• [Exercise goal] Starting with the first line below, extract each line through the one that contains "police officer walking | 34.53 -3.79", inclusive, excluding pictures.

Stored dataset items:
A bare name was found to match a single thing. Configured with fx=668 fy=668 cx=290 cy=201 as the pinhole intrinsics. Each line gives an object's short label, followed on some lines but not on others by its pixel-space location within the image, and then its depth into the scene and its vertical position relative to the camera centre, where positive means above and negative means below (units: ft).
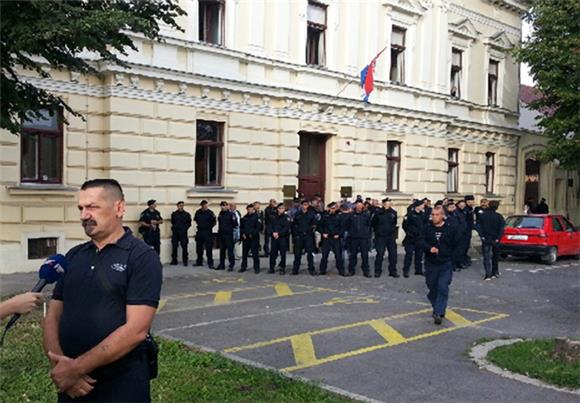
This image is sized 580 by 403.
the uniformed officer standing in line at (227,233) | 56.44 -4.22
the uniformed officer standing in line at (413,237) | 54.85 -4.16
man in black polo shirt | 11.44 -2.29
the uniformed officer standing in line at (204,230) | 57.57 -4.10
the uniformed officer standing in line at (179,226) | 57.36 -3.77
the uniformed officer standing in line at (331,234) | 53.93 -3.97
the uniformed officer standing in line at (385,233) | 54.65 -3.88
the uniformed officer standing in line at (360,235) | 54.08 -3.98
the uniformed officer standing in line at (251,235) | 55.47 -4.29
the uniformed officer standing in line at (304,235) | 54.70 -4.13
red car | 65.77 -4.77
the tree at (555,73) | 80.74 +14.34
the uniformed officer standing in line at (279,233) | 54.65 -4.01
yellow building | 53.42 +6.93
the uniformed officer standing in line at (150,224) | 55.06 -3.50
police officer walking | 34.53 -3.79
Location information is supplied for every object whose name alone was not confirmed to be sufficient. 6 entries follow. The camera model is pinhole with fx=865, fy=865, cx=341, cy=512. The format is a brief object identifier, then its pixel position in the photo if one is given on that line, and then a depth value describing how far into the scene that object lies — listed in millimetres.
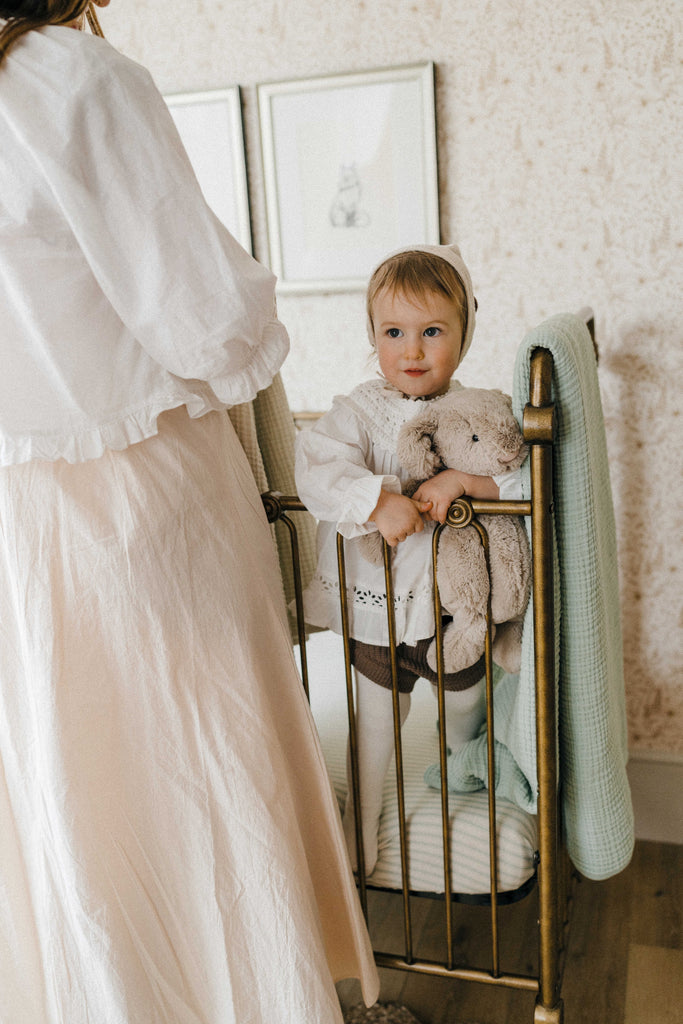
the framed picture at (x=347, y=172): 1655
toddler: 1080
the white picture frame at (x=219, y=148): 1779
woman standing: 796
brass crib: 954
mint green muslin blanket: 992
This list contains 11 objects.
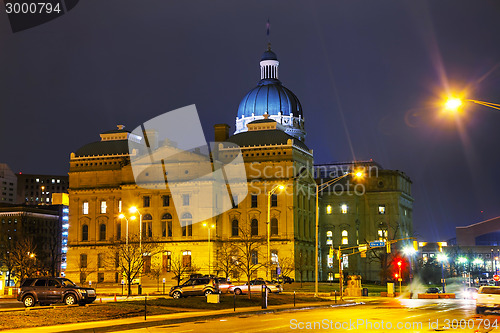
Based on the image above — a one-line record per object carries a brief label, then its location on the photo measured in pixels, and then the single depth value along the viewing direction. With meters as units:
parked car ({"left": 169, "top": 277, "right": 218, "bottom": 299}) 63.31
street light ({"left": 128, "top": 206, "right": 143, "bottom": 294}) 80.49
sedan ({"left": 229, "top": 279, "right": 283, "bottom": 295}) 69.69
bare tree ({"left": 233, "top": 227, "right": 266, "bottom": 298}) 109.31
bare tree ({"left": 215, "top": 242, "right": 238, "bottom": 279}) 106.56
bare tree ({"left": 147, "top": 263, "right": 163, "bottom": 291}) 104.97
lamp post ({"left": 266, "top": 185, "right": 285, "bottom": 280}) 61.20
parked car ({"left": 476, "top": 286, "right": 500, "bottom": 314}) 41.66
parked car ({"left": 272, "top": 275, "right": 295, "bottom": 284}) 93.72
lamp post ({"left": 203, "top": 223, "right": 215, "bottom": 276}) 115.19
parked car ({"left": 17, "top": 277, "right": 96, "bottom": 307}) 46.66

• [Solution below]
A bare name was found to match a single thing. Configured with fx=668 fy=668 cx=290 cy=201 as the pinhole intrinsics. Each line gives an object's short label, followed on some lines but not on others by its pixel-space location within the image, and then its depth into the scene and its vertical position relative to the camera centre, where positive means above and negative means below (units: ft).
This image is sized 580 by 403.
the uniformed officer standing in line at (227,233) | 56.44 -4.22
the uniformed officer standing in line at (413,237) | 54.85 -4.16
man in black polo shirt | 11.44 -2.29
the uniformed officer standing in line at (204,230) | 57.57 -4.10
the uniformed officer standing in line at (179,226) | 57.36 -3.77
the uniformed officer standing in line at (331,234) | 53.93 -3.97
the uniformed officer standing in line at (385,233) | 54.65 -3.88
the uniformed officer standing in line at (360,235) | 54.08 -3.98
the uniformed officer standing in line at (251,235) | 55.47 -4.29
the uniformed officer standing in line at (304,235) | 54.70 -4.13
red car | 65.77 -4.77
the tree at (555,73) | 80.74 +14.34
the uniformed officer standing in line at (279,233) | 54.65 -4.01
yellow building | 53.42 +6.93
the uniformed officer standing in line at (150,224) | 55.06 -3.50
police officer walking | 34.53 -3.79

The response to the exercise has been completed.